Even with the changes in the fetal circulation, the partial pressure of oxygen in the fetal blood is very low compared to the adult. The fetus is adapted to a degree of hypoxia that would be fatal in a normal adult. How is this achieved?

A

A different haemoglobin – fetal haemoglobin has a much higher affinity for oxygen, and will carry more at a lower pCO2.

  • Fetal pO2 is 4 kPa, human adult pO2 is 13.3 kPA
  • Fetus Hb does not have beta chains (replaced by a different globin => creates a different overall shape => changes its affinity for oxygen), which is better at these lower partial pressures of pO2. It does not readily bind 2,3DPG.
  • The higher affinity of fetal haemoglobin ‘sucks across’ the O2.
  • Fetal Hb is 70% saturated at 4kPa
  • Adult Hb is 45% saturated at 4kPa (insufficient to support life)
  • These adaptations mean that at 4kPa fetal bood contains ~7.5mmol of O2 per litre, a similar amount to what is normally in adult blood.

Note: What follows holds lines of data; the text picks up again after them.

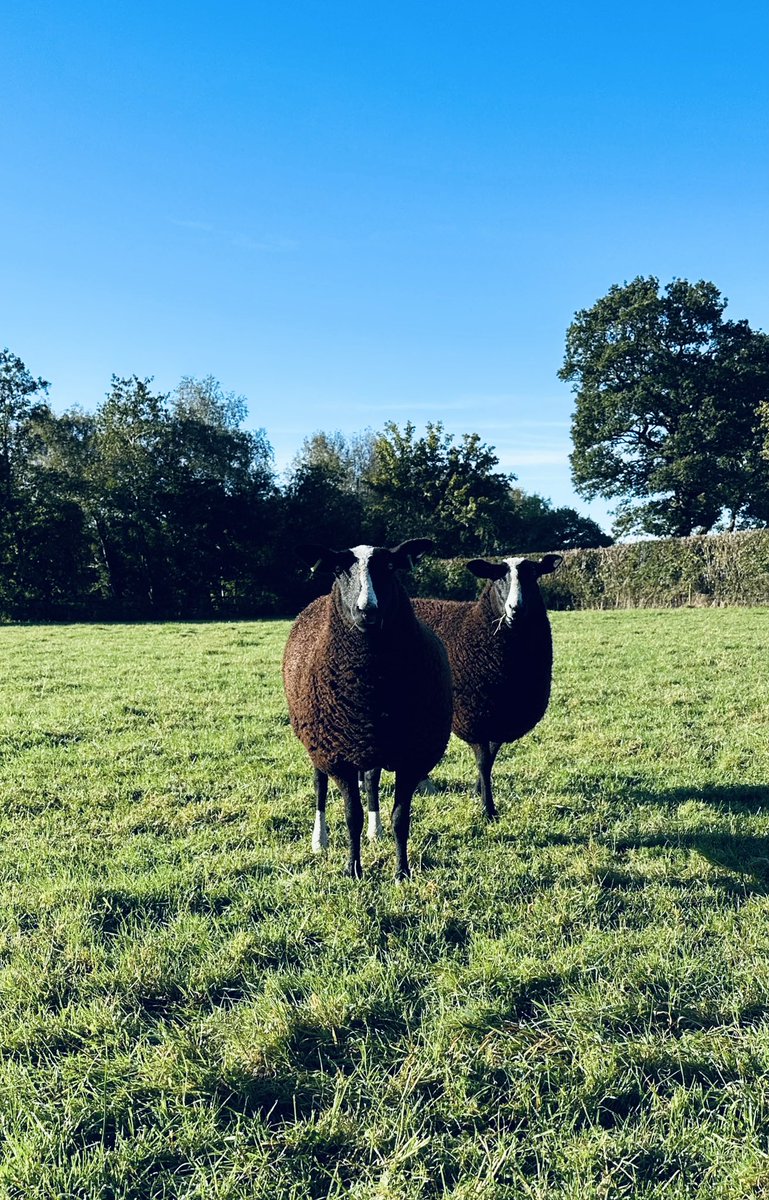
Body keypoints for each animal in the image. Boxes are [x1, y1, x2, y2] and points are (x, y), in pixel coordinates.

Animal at [282, 539, 453, 880]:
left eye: (389, 567)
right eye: (338, 569)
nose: (366, 610)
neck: (371, 691)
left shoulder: (412, 756)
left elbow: (400, 817)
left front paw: (402, 872)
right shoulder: (339, 756)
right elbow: (352, 816)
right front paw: (354, 869)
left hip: (371, 746)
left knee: (372, 782)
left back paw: (376, 831)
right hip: (318, 744)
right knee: (320, 786)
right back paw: (319, 840)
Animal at [407, 554, 562, 819]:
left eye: (533, 575)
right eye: (497, 577)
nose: (515, 609)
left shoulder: (502, 718)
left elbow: (491, 759)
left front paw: (477, 791)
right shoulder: (474, 718)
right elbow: (483, 761)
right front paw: (488, 809)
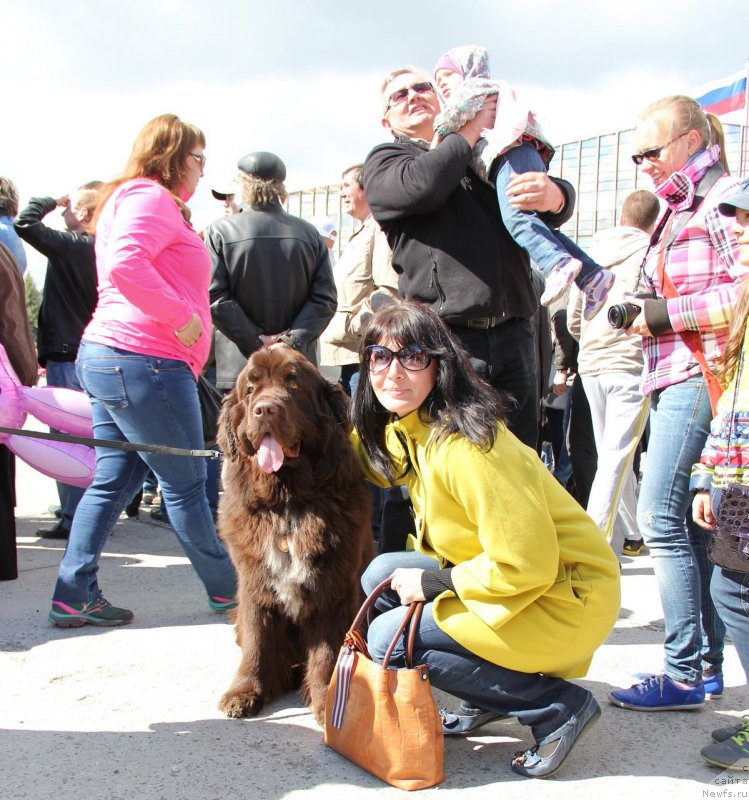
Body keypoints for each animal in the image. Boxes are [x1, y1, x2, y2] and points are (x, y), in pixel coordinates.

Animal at [216, 346, 374, 724]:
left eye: (294, 385)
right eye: (250, 389)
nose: (265, 409)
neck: (286, 504)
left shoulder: (334, 588)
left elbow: (329, 650)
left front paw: (327, 700)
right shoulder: (254, 584)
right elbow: (256, 641)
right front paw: (244, 692)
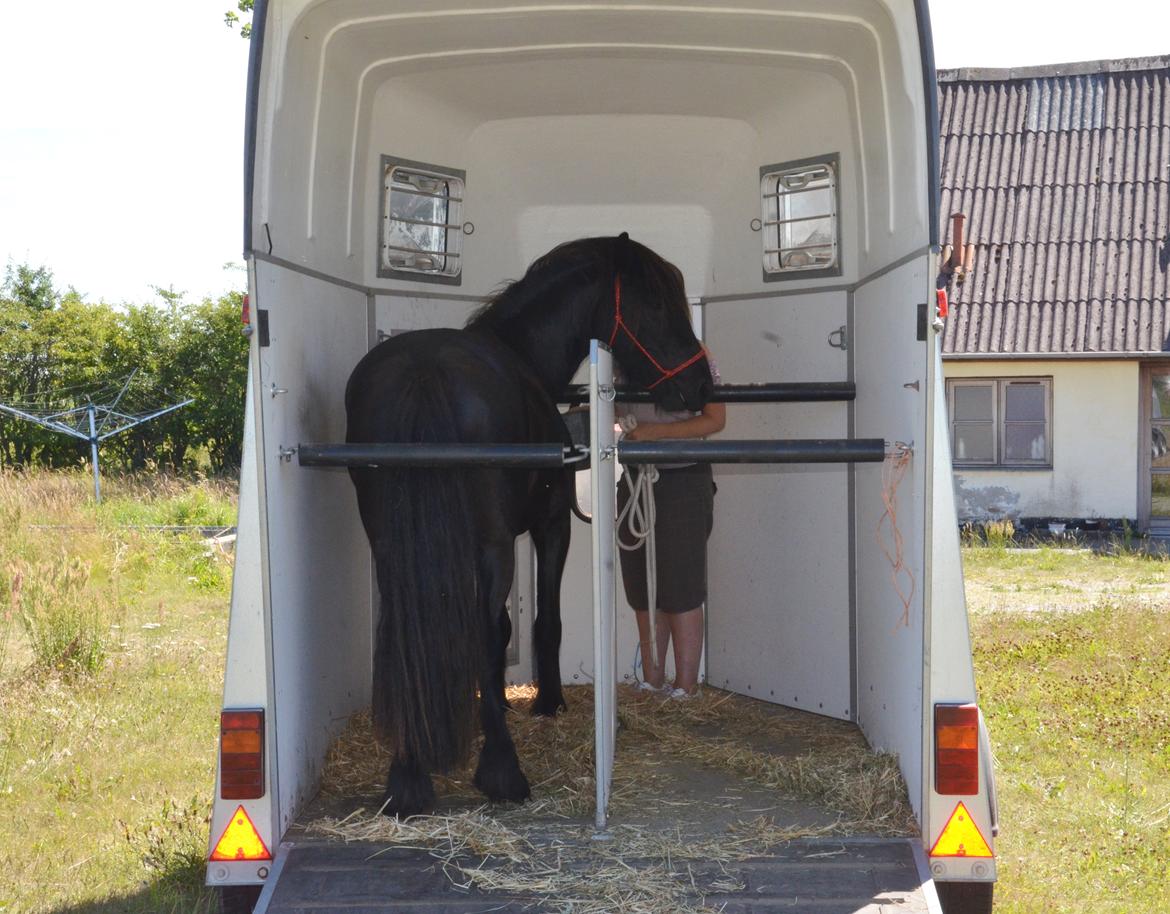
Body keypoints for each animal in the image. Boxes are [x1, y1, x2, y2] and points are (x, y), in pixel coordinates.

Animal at [346, 231, 711, 814]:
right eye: (655, 302)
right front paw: (546, 702)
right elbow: (539, 622)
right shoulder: (550, 528)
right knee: (484, 631)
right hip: (492, 545)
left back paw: (408, 775)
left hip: (390, 545)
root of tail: (424, 372)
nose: (701, 385)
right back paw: (502, 770)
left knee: (403, 633)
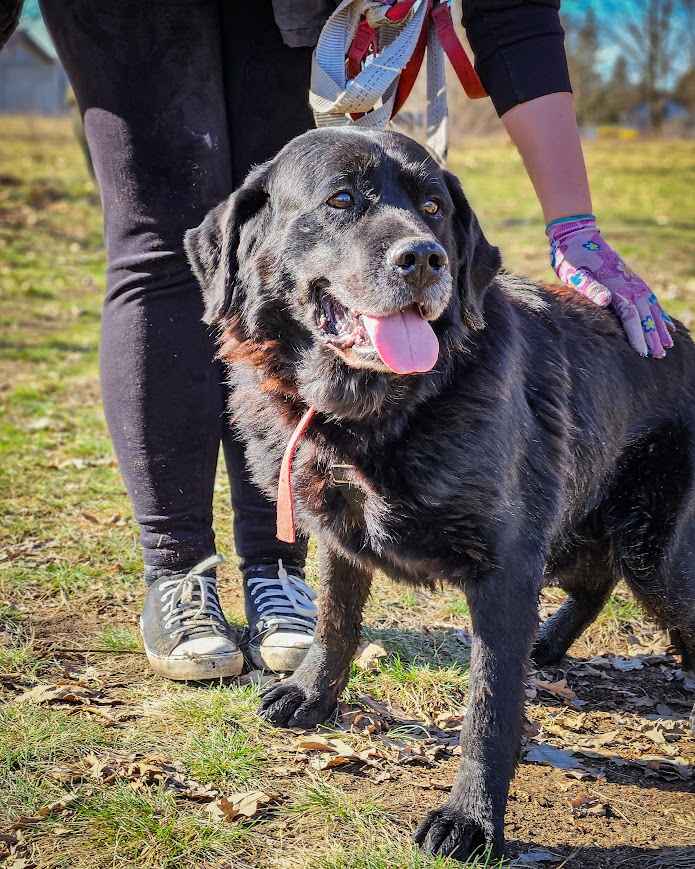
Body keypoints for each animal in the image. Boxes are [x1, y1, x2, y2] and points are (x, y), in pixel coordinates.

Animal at [185, 131, 695, 860]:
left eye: (433, 207)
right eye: (342, 199)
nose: (425, 258)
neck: (377, 409)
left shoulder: (506, 564)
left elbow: (490, 705)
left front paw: (471, 818)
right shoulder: (339, 530)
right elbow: (336, 621)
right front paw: (312, 693)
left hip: (653, 554)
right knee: (594, 581)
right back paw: (548, 642)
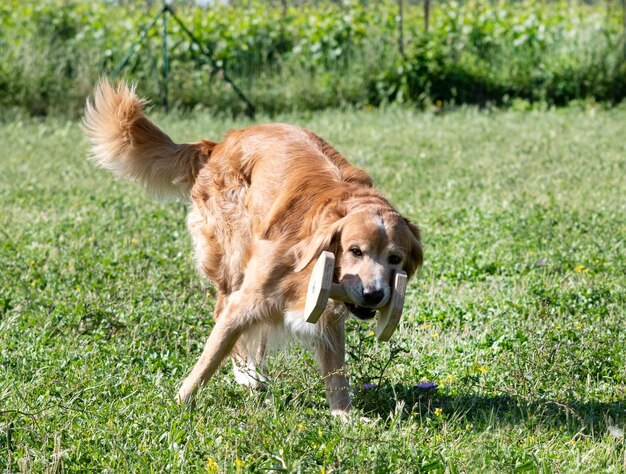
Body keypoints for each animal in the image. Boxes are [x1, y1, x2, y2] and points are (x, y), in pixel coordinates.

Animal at [83, 80, 422, 414]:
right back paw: (247, 376)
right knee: (223, 309)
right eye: (355, 250)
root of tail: (220, 143)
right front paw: (180, 404)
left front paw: (345, 417)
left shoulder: (327, 314)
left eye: (395, 258)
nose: (374, 294)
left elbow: (336, 373)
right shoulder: (247, 300)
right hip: (234, 257)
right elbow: (210, 357)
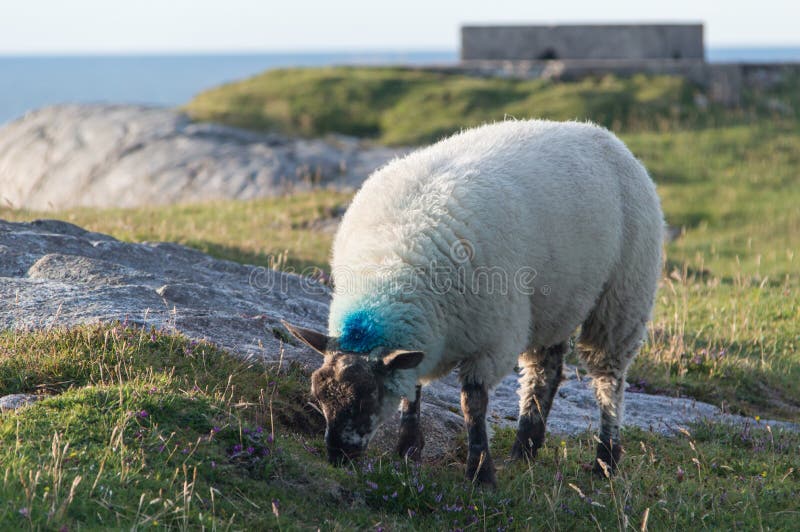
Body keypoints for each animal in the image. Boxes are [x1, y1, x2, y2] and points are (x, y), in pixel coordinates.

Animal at [282, 118, 664, 484]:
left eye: (367, 399)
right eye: (319, 396)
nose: (338, 457)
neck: (390, 271)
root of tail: (601, 133)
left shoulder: (492, 341)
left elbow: (473, 403)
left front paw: (480, 472)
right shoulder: (424, 334)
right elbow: (412, 389)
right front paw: (407, 451)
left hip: (623, 297)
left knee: (607, 378)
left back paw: (606, 459)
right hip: (555, 302)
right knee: (546, 370)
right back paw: (525, 448)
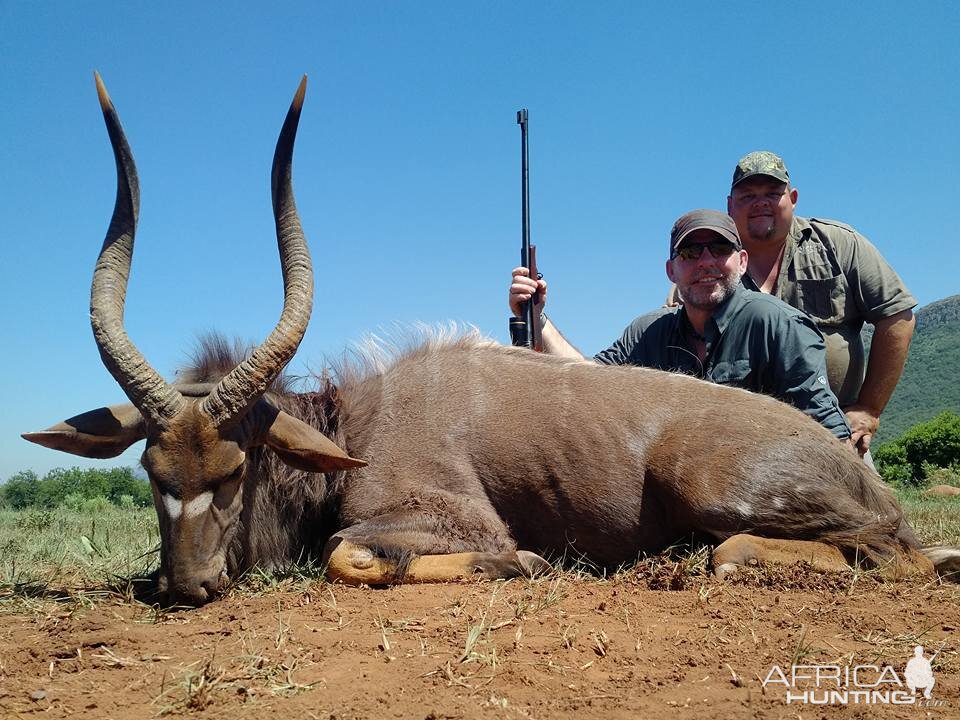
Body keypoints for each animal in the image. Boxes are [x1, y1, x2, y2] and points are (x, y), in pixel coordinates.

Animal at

Higher haemoglobin levels – the neonate has a haemoglobin level of 18 -20 g.dl-1 (human adult is 12-14 g.dl-1)

41
Q

What is meant by the Double Bohr Effect?

A

Double Bohr Effect: an increase in pCO2 or [H+] concentrations results in Haemoglobin losing affinity for and releasing more oxygen. This is called the Bohr effect. This happens both in the maternal and fetal blood (partially because of acid-base changes), so is termed the Double Bohr Effect

The umbilical artery has a higher amount of pCO2 and lower pH compared to the umbilical vein. The uterine artery has a higher amount of pCO2 and lower pH compared to the uterine vein.

Fetus has a higher haematocrit than mum - more Hb and different (HbF).

42
Q

Describe the transfer of CO2

A

[*] Transfer of CO2 is also dependent on partial pressure gradients. However, the fetus cannot tolerate higher pCO2 than the mother due to acid base problems

[*] Placental transfer of CO2 therefore needs to be facilitated by lowering maternal pCO2. This is achieved by hyperventilation, stimulated by progesterone.